Microsoft Open Source

Okay, this is pretty cool: the Microsoft Open Source website is now available for perusal. The initial focus is on the SharePoint Learning Kit, which looks like it will be a big help if you want to build an e-cirriculum site and want to use SharePoint.

The thing I find most interesting about this, though, is how Microsoft has a growing portfolio of products and initiatives that are blending the traditional lines (and I'm using lines here in the battle sense) of commercial software vs. open source. While the SLK is free, it does require SharePoint 3.0, which in turn requires Windows Server 2003 or better and the .NET Framework 2.0; while SPS 3.0 and .NET 2.0 are free, you have to buy Windows to get them. Many people will use that as a reason to dismiss any offering that Microsoft makes, which I think is incredibly short-sighted of them.

There's no intrinsic law of software that makes either the traditional commercial development model ("closed source" for short) or the open source model better than the other in every circumstance. Both models have many strengths and corresponding weaknesses to offer, all of which have been identified and discussed for years. What stands out to me is that an arguable number of the more successful open source projects have been backed by corporate resources of some sort or other, whether it be companies such as SGI contributing Linux kernel patches as they find and fix problems that limited SMP performance, or organizations that are formed to provide the financial resources necessary to allow full-time developers to work on a project. There's this image floating out there in the collective concsciousness that open source somehow equals a complete lack of centralized management, with priorities being decided by consensus and fiat ("Sorry that you don't think feature Foo is important, Joe but I finished coding it last night and checked it in.") and a continuing dependence on the goodwill of a vastly dispersed faceless crowd of geeks in basements to get unsexy, boring plumbing code finished. This may be true of many projects -- but they aren't the ones that make a name for themselves, that produce quality releases, and that get used.

I'm particularly interested in the projects whose success is directly attributable to a company that provides the developers and management skills to guide the day-to-day work of the project -- gathering requirements, writing specs, setting milestones, and assigning the responsibility for writing the deadly boring libraries and classes that form the heart of the project (without which performance will suffer and the code will bloat). It's this last part that is in my mind truly key: having developers you can hold accountable to write code and fix bugs even when individuals leave the project. There are ways to make this happen, but the most reliable way is a time-honored tradition: a paycheck. And whatever flaws you may think Microsoft has, they certainly have deep pockets and can afford a paycheck or two.

» **Brief 1**:
According to the Microsoft Open Source post, what does SharePoint 3.0 require in order to run?
» **Brief 2**:
Reproduce word for word the stretch of the Microsoft Open Source post from "Okay, this is" through "to use SharePoint.".

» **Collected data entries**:
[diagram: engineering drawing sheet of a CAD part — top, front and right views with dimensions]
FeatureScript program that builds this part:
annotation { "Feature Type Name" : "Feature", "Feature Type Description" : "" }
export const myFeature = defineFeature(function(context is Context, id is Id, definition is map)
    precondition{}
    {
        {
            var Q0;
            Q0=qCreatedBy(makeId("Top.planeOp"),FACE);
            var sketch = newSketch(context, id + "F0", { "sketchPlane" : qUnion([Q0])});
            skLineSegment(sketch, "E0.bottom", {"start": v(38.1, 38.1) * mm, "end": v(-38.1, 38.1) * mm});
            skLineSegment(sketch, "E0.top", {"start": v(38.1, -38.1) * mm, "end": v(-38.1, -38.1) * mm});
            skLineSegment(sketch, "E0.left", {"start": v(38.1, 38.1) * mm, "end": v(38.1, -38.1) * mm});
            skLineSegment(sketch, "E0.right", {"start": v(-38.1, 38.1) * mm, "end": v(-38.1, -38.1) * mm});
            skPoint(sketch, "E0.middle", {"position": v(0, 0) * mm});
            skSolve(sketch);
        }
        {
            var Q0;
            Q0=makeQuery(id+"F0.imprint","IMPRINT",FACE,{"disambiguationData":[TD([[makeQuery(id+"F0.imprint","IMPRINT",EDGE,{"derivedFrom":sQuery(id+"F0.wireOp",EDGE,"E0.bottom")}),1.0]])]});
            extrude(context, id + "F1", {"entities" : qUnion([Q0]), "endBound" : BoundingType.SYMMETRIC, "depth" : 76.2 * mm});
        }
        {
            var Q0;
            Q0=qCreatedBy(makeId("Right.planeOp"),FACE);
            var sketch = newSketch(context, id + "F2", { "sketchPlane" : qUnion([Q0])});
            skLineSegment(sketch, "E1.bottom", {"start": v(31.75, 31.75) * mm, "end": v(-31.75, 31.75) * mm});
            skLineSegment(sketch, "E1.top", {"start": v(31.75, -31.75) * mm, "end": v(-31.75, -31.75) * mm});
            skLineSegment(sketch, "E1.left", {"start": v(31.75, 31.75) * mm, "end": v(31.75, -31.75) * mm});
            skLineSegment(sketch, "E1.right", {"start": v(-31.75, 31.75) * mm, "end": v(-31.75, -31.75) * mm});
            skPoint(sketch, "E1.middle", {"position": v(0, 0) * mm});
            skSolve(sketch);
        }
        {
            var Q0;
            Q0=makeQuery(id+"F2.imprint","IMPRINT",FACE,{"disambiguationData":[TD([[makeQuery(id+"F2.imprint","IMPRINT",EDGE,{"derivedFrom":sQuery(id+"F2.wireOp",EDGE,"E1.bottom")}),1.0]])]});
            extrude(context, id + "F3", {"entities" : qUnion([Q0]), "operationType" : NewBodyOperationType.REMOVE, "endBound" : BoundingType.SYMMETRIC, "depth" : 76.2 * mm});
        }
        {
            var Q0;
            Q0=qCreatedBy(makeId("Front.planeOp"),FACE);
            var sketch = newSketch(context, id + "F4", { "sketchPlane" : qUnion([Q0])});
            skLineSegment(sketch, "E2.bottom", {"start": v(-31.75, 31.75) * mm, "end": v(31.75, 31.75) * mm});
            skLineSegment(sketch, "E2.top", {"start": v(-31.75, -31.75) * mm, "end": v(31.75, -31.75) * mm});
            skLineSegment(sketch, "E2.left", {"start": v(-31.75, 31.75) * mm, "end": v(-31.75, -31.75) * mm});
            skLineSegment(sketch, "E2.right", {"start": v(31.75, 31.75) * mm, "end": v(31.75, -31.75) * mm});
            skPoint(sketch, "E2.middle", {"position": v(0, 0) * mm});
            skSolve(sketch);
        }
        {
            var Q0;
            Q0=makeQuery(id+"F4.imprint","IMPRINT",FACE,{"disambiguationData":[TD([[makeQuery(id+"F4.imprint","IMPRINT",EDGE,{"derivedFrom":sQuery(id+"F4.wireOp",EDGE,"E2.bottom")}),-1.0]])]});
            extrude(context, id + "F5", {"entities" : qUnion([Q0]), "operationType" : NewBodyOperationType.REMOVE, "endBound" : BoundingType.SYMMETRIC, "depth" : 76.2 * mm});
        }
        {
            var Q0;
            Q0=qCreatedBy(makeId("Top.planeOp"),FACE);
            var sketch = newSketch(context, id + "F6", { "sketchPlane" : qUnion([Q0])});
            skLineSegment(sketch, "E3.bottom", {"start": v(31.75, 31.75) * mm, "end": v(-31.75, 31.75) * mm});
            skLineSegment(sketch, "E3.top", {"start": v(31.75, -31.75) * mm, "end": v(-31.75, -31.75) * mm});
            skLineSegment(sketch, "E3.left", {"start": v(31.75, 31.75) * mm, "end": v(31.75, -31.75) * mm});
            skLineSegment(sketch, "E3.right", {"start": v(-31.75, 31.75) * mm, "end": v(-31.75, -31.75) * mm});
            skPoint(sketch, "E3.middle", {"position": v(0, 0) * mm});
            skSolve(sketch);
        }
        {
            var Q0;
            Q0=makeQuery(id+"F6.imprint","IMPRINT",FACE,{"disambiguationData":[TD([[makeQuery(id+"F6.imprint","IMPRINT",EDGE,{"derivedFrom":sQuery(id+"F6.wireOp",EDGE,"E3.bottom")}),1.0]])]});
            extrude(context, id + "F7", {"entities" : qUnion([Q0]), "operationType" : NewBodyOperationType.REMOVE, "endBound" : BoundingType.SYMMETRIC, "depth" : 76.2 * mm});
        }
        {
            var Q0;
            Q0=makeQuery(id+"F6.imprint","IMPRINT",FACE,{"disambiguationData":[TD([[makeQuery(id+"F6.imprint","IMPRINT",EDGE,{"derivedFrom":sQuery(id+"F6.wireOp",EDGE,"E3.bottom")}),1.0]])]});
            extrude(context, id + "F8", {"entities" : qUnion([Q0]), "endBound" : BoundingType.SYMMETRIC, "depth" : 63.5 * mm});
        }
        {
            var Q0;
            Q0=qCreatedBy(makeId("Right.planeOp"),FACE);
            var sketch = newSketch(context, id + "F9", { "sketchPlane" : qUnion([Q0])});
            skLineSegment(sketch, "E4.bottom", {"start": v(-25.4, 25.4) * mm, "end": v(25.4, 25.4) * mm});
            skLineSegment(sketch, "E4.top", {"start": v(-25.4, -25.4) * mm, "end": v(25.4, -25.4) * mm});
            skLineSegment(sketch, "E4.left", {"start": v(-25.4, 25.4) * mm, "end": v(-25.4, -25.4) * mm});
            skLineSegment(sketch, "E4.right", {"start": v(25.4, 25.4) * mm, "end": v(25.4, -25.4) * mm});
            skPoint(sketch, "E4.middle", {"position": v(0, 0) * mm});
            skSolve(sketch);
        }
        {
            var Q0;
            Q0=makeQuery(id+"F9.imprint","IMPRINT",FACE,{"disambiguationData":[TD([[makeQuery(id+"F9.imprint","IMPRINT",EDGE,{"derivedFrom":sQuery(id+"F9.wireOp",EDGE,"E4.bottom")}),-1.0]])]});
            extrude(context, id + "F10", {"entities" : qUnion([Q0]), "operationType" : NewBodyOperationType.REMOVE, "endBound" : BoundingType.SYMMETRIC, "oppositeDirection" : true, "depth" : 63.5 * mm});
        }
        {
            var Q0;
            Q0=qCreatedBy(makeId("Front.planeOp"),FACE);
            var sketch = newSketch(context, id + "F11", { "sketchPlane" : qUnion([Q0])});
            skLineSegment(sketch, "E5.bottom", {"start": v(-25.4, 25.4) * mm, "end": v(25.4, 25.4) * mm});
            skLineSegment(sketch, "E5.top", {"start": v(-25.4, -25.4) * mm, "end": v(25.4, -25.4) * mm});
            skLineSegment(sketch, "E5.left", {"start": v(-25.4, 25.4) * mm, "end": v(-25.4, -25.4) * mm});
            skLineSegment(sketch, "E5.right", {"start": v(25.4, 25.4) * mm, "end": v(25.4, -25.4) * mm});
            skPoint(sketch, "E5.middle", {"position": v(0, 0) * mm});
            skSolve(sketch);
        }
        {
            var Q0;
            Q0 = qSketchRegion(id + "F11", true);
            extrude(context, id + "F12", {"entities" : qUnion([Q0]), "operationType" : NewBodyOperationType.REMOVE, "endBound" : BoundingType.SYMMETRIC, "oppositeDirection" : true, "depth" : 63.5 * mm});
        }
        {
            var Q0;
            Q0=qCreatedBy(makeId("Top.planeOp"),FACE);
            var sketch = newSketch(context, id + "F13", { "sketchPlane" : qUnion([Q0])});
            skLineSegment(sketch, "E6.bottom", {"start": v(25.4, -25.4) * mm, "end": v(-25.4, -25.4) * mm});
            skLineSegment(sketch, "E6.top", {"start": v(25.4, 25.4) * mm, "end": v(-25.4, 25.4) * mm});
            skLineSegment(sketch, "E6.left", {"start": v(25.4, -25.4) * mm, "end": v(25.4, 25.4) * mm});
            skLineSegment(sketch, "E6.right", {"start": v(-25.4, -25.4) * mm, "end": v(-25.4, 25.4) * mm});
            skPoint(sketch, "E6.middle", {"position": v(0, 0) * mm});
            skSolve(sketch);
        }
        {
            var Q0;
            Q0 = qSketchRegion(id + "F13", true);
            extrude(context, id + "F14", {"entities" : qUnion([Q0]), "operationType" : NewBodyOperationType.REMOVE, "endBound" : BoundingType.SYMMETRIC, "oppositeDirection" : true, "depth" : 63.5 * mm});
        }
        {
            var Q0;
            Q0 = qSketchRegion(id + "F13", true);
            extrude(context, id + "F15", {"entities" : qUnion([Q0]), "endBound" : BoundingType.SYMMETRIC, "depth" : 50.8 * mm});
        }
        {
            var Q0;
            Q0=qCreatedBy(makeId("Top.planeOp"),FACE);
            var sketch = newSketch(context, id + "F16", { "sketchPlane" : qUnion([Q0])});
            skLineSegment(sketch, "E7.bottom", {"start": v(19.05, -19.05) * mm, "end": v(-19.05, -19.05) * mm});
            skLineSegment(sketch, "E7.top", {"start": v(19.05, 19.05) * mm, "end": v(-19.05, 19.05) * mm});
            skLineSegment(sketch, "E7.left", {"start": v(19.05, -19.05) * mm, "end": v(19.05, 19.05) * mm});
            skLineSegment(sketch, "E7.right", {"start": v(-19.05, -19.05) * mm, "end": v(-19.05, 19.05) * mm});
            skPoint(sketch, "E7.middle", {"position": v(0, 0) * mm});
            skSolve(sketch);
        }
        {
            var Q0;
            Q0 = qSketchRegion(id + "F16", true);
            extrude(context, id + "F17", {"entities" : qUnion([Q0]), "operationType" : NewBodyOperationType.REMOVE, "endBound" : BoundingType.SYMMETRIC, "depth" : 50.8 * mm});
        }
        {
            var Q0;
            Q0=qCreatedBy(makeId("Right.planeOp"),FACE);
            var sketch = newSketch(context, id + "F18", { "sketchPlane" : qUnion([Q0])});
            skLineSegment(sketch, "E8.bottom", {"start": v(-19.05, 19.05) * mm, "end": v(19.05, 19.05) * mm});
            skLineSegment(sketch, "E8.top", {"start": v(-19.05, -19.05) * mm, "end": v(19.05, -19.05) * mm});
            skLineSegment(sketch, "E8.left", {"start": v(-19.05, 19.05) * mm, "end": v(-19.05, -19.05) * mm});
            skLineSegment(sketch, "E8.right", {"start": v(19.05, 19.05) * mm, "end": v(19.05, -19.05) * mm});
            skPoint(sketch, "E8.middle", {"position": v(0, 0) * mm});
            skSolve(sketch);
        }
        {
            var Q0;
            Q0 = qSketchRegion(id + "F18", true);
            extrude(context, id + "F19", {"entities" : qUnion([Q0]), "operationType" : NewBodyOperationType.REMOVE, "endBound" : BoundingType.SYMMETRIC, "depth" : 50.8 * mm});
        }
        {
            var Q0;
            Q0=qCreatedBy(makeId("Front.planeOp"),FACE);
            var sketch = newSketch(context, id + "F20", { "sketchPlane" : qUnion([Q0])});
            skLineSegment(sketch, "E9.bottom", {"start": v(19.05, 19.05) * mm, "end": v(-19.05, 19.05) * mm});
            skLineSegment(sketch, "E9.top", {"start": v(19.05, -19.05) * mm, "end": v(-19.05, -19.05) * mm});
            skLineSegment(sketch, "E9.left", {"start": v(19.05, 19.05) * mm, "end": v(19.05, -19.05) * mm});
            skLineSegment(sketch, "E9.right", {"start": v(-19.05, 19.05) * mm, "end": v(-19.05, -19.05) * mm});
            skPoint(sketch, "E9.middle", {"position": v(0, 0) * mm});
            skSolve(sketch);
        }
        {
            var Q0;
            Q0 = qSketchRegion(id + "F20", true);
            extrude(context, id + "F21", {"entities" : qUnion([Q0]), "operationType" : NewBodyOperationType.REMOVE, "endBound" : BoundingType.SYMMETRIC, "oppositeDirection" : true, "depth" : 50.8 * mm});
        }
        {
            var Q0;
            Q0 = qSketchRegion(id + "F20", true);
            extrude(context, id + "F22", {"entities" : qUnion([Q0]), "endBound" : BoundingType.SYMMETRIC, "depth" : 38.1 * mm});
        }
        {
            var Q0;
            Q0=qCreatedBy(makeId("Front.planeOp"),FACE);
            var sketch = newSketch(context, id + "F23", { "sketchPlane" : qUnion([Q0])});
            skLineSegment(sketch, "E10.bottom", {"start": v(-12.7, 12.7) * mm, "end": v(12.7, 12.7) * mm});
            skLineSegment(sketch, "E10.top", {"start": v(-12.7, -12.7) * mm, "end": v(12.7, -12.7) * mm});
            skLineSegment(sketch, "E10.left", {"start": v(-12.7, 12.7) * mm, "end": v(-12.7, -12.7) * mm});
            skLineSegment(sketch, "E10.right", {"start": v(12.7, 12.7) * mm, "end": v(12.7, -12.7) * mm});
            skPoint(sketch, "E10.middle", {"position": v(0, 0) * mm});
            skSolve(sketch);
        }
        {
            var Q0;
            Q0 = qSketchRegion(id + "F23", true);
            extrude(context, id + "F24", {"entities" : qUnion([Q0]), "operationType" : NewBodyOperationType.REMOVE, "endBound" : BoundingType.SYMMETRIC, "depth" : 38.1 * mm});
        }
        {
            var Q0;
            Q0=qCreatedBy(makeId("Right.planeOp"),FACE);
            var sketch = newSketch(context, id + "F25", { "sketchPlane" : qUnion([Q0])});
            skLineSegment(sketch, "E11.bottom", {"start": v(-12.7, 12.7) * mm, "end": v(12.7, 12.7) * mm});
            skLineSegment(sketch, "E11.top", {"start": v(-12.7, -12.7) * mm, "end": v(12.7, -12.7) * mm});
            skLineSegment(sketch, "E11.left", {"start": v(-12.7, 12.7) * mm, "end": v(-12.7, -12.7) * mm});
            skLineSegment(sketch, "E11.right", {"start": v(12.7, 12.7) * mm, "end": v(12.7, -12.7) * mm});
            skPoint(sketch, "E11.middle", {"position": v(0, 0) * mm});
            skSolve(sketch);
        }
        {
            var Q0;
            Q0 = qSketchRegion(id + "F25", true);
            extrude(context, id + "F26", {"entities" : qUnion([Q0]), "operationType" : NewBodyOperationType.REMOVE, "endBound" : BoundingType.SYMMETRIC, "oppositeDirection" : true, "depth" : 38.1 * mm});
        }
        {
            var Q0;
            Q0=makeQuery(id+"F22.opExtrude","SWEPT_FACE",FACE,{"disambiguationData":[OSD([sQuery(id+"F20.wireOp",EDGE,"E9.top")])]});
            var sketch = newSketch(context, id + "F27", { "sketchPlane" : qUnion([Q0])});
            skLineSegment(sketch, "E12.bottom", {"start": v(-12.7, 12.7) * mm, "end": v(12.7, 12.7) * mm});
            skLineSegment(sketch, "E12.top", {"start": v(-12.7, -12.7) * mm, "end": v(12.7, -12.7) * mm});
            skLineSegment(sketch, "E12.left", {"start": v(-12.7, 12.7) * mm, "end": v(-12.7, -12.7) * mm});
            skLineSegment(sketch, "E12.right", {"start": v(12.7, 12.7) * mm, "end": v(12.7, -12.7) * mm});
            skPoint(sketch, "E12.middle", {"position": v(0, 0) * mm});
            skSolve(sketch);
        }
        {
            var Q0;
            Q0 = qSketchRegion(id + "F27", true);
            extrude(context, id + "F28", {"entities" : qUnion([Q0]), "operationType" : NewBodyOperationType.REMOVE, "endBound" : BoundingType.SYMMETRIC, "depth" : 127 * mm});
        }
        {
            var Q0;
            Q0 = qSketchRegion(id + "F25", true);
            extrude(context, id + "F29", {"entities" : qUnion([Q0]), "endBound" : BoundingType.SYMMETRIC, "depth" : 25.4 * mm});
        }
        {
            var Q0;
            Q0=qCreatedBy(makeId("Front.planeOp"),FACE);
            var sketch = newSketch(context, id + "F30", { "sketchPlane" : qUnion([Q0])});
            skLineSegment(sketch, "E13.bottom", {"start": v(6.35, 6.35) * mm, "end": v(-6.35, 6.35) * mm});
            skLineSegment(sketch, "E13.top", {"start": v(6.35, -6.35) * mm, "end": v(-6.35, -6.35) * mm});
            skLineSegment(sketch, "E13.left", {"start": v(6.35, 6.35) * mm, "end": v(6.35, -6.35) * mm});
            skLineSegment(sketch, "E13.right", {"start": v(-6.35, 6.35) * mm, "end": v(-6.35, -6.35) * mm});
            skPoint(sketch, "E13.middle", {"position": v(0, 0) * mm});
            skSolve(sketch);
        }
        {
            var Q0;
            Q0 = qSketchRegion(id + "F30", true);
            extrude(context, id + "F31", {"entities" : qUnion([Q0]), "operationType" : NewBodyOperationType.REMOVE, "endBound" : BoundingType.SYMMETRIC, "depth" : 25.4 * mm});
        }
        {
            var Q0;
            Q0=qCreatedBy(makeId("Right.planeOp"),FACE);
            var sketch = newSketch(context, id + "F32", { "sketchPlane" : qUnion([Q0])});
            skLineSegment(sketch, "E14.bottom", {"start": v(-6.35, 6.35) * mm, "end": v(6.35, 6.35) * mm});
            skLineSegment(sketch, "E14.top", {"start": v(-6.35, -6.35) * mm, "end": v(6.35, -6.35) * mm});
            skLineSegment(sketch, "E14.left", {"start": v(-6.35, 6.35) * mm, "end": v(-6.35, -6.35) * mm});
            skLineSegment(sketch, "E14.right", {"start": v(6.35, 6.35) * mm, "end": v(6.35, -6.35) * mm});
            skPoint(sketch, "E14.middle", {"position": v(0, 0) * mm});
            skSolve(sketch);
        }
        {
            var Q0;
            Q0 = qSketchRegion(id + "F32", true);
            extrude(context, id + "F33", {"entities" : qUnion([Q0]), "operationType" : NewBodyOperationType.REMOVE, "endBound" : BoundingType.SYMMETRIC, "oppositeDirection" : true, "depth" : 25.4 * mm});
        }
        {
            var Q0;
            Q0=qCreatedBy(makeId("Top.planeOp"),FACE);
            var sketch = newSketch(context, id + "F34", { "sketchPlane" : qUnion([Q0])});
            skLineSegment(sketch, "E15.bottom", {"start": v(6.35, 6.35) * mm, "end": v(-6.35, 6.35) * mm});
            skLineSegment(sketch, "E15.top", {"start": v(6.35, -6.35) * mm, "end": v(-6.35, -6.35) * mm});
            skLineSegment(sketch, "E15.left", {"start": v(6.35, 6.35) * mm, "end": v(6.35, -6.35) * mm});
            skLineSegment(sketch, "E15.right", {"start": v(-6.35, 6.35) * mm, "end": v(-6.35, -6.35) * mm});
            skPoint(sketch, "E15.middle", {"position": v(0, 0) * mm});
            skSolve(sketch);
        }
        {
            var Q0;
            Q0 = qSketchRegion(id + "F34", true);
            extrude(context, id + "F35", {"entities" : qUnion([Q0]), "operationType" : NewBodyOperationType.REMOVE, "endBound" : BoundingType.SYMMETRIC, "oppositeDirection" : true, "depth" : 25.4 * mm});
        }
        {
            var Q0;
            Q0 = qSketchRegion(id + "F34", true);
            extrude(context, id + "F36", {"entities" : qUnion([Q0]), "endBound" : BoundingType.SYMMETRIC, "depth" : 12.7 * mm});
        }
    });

» **Written answer 1**:
SharePoint 3.0 requires Windows Server 2003 or better and the .NET Framework 2.0.

» **Written answer 2**:
Okay, this is pretty cool: the Microsoft Open Source website is now available for perusal. The initial focus is on the SharePoint Learning Kit, which looks like it will be a big help if you want to build an e-cirriculum site and want to use SharePoint.